Nancy Grace Settles Emotional Distress Case, Keeps Distressing Us
LatestNancy Grace and CNN have settled with the family of a 21-year-old mother of a missing toddler who killed herself after an aggressive Grace interview. Grace herself, of course, can keep inflicting her warped brand of victim-advocacy on the public.
The family of Melinda Duckett had sued the channel and host for inflicting emotional distress. Duckett’s suicide took place shortly after Grace repeatedly suggested Duckett was responsible for the disappearance of her two-year-old son. (The video of that interview appears to have been scrubbed from the Internet). Grace aired the interview after Duckett was found dead, with a little yellow box updating viewers to that fact.
The settlement consists of $200,000 in a trust, which will be transferred to Duckett’s son if he is found alive before his thirteenth birthday in 2017. Otherwise, it will be transferred to the National Center for Missing and Exploited Children.
Here’s Grace defending herself at the time, on Good Morning America.
And of course, her epically awful haranguing of Elizabeth Smart, who had gone on the show to talk about the sex offender registry and had declined to give details of her own abuse. As Dahlia Lithwick sensibly remarked at the time,Nancy Grace didn’t kill Melinda Duckett, but she is aiding and abetting the death of public confidence in the law. Grace dresses like a lawyer and talks like one, but the only thing she seems to feel for the court system is contempt. The only time the cops, prosecutors, and courts get it right, in her view, is when they finally nail someone (like Scott Peterson) she declared guilty months earlier.

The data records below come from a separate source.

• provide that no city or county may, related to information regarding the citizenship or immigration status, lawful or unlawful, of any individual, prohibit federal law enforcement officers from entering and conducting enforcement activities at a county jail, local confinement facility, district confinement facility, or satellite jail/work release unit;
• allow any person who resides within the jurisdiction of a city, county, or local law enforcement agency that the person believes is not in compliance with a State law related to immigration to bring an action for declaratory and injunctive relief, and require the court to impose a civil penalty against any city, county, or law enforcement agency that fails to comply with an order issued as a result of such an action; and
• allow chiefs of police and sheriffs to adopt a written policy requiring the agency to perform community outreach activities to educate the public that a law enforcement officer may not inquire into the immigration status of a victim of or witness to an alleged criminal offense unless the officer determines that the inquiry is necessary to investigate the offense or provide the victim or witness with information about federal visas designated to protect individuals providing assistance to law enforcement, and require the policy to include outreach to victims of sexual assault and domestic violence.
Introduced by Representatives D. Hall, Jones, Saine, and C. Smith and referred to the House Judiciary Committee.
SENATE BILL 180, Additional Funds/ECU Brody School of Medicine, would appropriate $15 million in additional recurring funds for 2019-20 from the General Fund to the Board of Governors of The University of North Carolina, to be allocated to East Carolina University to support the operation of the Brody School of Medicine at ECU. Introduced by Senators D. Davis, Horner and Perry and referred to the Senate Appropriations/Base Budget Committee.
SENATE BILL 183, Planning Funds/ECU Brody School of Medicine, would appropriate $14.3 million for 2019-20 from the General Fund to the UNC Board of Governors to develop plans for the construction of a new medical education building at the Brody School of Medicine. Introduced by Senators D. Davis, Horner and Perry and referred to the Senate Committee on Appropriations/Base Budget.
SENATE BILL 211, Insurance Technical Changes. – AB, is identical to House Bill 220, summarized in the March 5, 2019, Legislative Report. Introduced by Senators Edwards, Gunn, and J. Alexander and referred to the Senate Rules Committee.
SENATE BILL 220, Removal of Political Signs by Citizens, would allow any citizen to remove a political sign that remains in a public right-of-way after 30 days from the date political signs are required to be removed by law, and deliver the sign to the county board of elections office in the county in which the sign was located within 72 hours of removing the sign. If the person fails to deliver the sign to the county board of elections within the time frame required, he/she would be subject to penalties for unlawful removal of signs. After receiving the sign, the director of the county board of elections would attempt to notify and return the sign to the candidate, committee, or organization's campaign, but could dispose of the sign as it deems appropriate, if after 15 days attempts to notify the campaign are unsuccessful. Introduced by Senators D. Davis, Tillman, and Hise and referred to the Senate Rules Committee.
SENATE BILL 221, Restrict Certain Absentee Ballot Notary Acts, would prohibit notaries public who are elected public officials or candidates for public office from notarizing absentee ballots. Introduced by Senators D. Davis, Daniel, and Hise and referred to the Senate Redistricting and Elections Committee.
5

Otherwise they are a time-suck and a nuisance. The law is a means to Nancy’s ends.
Not only does Grace prosecute crime via spectacle, she cloaks herself in the language of victims’ rights — it was okay for her to make a decision about what happened to Trenton Duckett before the police had, because she was just trying to find the baby. It was okay for her to violate the terms of her interview with Elizabeth Smart, because didn’t Smart just want to help victims? In an Iowa Law Review essay, Aya Gruber notes that public spectacle was key to the essentially conservative tough-on-crime movement that began in the 1980s:
The publicizing, not only of the heinous nature of crime (to instill fear) but also the tragedy of the victim (to instill hatred), was the boost required by tough-on-crime proponents. The media focus on crimes against women and children allowed society to see criminals as true irredeemable villains worthy of nothing but pain and death. Such monsters deserve neither process, constitutional protection, nor mercy. This belief easily translated to the yet-unknown criminal who, no doubt, must also be internally evil.
Nearby, at the crossroads of the victims’ rights movement, spectacle, and sometimes-nominal feminism sits a woman who is arguably Grace’s spiritual cousin, briefly profiled in The Atlantic this month. Distorting the concept of victim protection from its original intent, Allred says Tiger Woods mistress Joslyn James was a victim, because she
“didn’t participate in breaking her own heart. She’s a victim because he broke her heart. He is the one that lied to her.” If James was seeking some measure of fame, Allred said, she wasn’t the only one. “What, Tiger Woods isn’t seeking fame? Because he’s golfing?”
Actually, all of them are seeking fame. Which in itself doesn’t need to be a problem, except when it perverts actual justice.